What ever way you decide to travel, make sure its the way that suits you.


Always set a price:  
Before you get in a Taxi or arrange something always agree on a price before.  If you don't you set yourself up for a great fall.  They will charge you what ever they like and its hard to get out of it by then.  Also never say you have just arrived in a country.  They will smell fresh meat and take you for everything you have got!


Drunkenness and tents:
Do not get drunk (especially on red wine) when trying to put up a tent.  It only ends in disaster! Do get very drunk though, when you are staying in a hut full of Cockroaches, so that you pass out, as it will be the only way you will sleep.  Though the morning after isn't great as you have a massive hangover and the cockroaches still as well!

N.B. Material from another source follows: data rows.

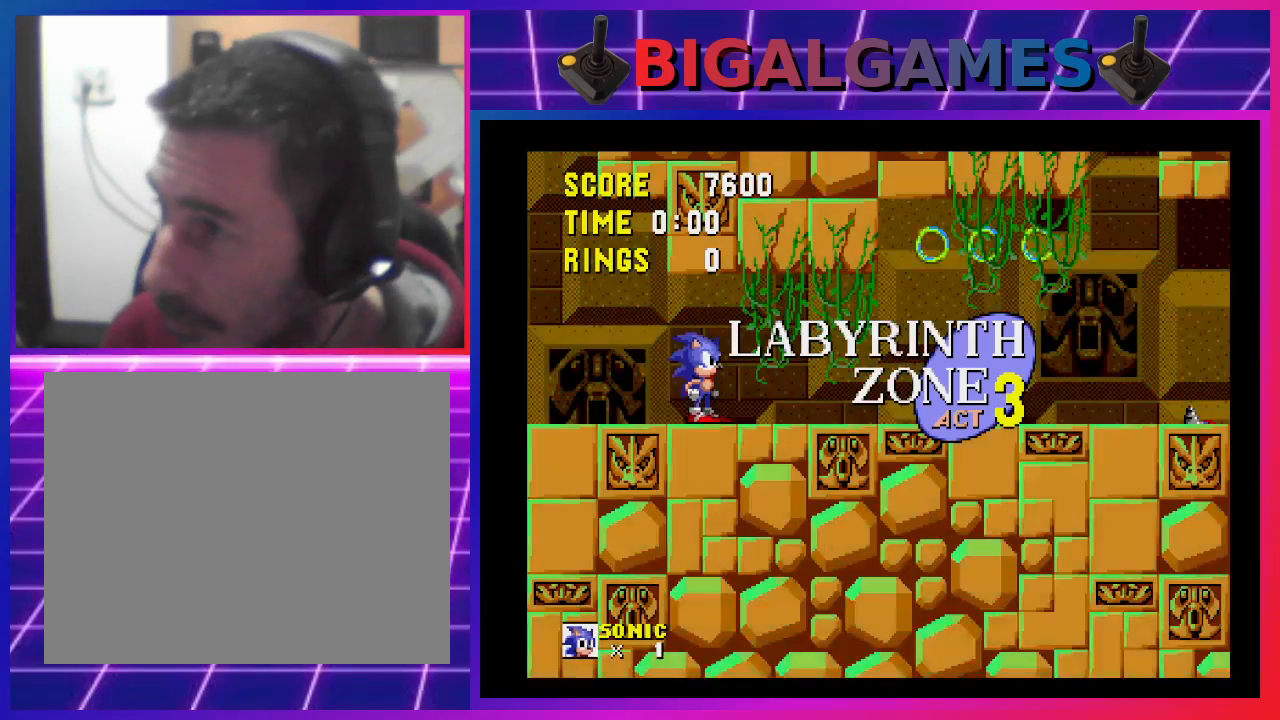
Gameplay with a controller (PlayStation layout); each line is a JSON object with the inputs held at the frame after it. "events" lists button and stick changes between this image and that frame as [ms after this image, input, new state], when the widget could be followed in between. Not read: R3 left_stick right_stick.
{"buttons": ["DPAD_RIGHT"], "events": [[33, "DPAD_RIGHT", "down"]]}
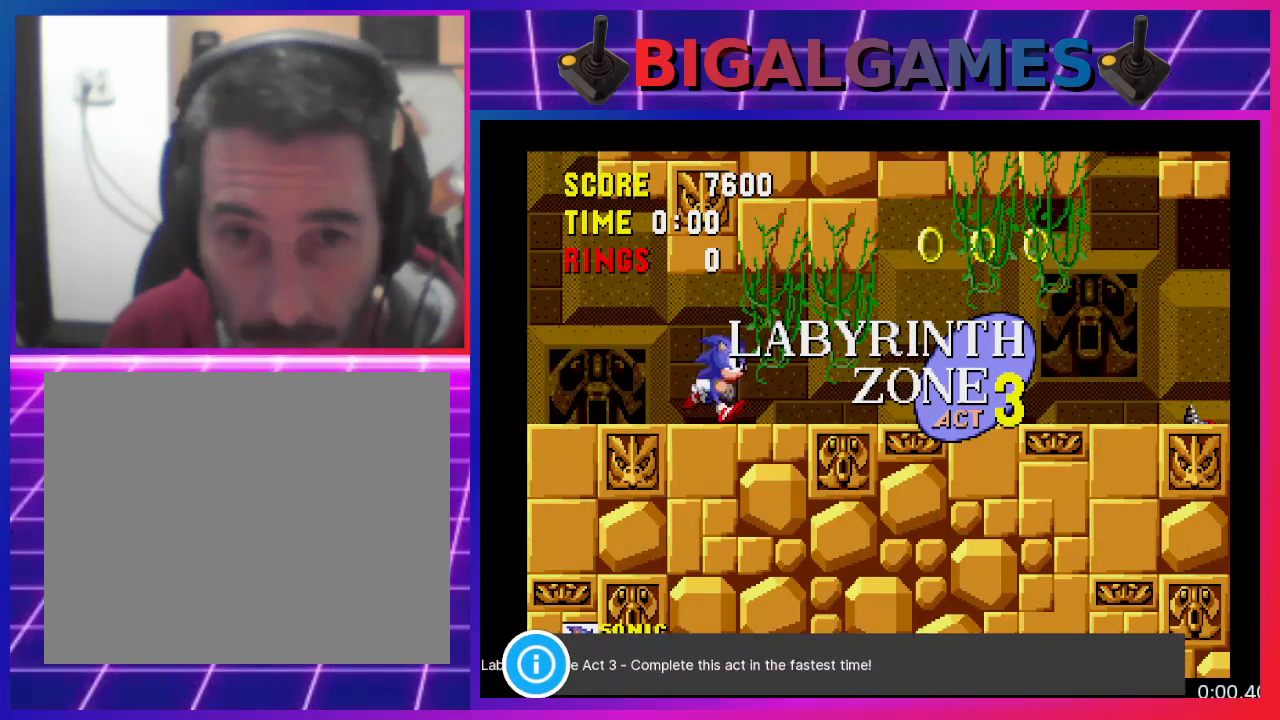
{"buttons": ["DPAD_RIGHT"], "events": []}
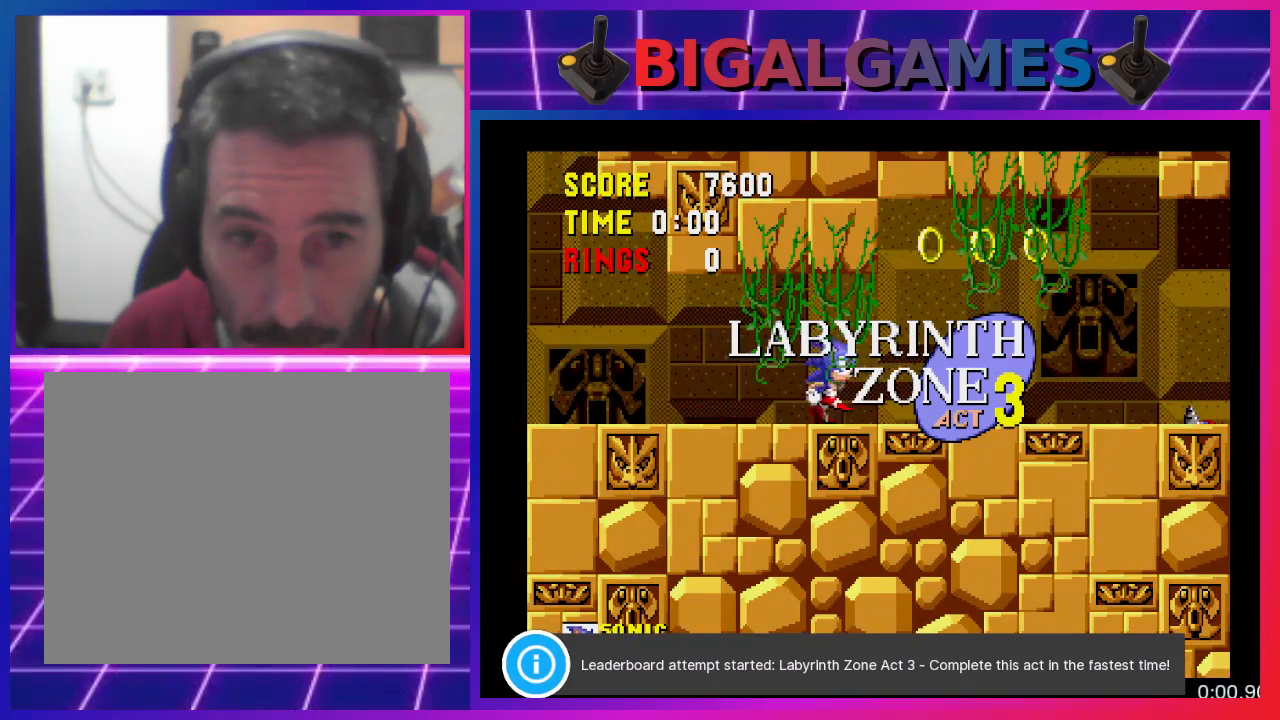
{"buttons": ["DPAD_DOWN"], "events": [[200, "DPAD_DOWN", "down"], [233, "DPAD_RIGHT", "up"]]}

Learn not to go to the toilet!:
Long journeys are part of travelling.  In more developed countries, they have facilities on transport that cater to bodily functions.  Less developed do not!  I have been on many a lengthy journey where there has not been one toilet stop.  In India I was travelling with my friend Becky, who doesn't have the strongest bladder.  She made the bus driver stop three times, which pissed him off so much that he tried to drive off with out her on one of the stops.  It was only me, flinging myself over the bus drivers wheel, and shouting a lot, that stopped him.  After that I learnt it was important element of travel to be able to control your toilet stops.  I'm pretty darn good as well, apart from from an incident in South America the other year.  I don't know what happened but I was on a long journey as the only Gringa on a bus in Peru and all of a sudden I needed to go.  We were in the middle of the Andes.  The choice was to either wet myself or go and pee in the middle of the plains of the Andes with no where to hide.  I chose the Andes.  I saw a ditch and made for it, but being a tall person, even when crouching, the ditch was not deep enough and I was barely hidden.  I was in the middle of a pee when I decided to turn around and saw a whole coach of Peruvian Indians all looking at the white girls ass.  Mortified doesn't even come close!  Learn to hold it people!


Enjoy yourself:
We are all usually on a budget when we back pack.  We don't stay in 5 star resorts (Well you can treat yourself now and again!) and dine in swanky restaurants.  That is not to say just because your on budget doesn't mean you can't do anything.  I hate, I mean HATE travellers that are so money obsessed, that they can't enjoy themselves.  No one wants to get ripped off, but travellers that argue over 50p, or go around all day trying to find the cheapest  hotel, or won't do anything as it doesn't fit the daily budget! For God Sake! Your the other side of the world; you may never come here again; you might get run over tomorrow; its doesn't bloody matter; your not spending a fortune; your arguing over a £1; enjoy yourself; you idiots!!!!!! As I said, I don't like these type of backpackers!


Tiger Barm:
My top tip without a doubt, is TIGER BARM, TIGER BARM, TIGER BARM! My sister gave me this tip. Its the best thing for Mozzie bites ever.  Its soothes  them when they itch so you never want to itch them to death.  Its a must and I will never go traveling without it.



I hope these tips have been of some help? May the force be with you!